#### JOB:
From the records below, set down exactly the lines starting with the line that contains "hfov_deg: 11.0" and going on through the line that contains "focal_mm: 6.86". Nothing else is wanted.
#### DATASET ENTRIES
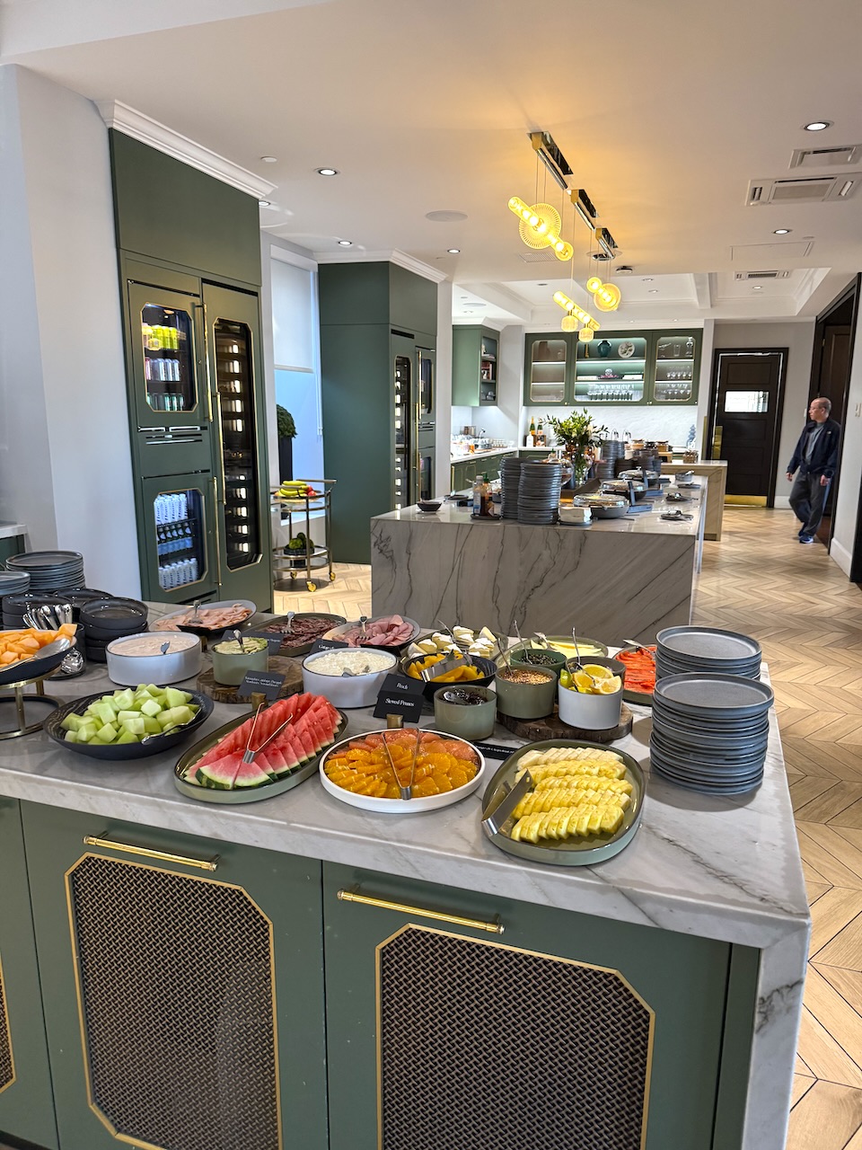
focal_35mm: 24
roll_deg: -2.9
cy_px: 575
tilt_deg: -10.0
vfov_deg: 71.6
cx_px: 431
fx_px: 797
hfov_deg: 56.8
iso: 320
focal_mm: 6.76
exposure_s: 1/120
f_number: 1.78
########
#### DATASET ENTRIES
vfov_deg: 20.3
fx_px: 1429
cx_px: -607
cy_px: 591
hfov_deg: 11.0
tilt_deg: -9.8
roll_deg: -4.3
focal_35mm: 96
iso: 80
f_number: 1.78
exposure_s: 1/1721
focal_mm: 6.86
########
#### DATASET ENTRIES
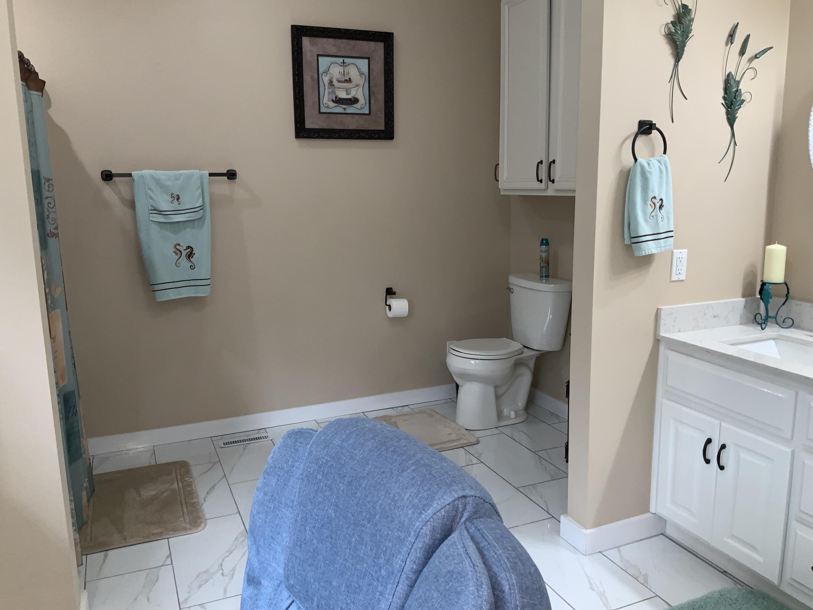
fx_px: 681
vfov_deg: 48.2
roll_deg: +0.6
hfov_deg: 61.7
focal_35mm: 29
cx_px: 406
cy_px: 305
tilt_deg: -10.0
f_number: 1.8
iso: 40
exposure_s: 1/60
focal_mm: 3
########
#### WORKED SOLUTION:
hfov_deg: 11.0
tilt_deg: -9.8
roll_deg: -4.3
focal_35mm: 96
iso: 80
f_number: 1.78
exposure_s: 1/1721
focal_mm: 6.86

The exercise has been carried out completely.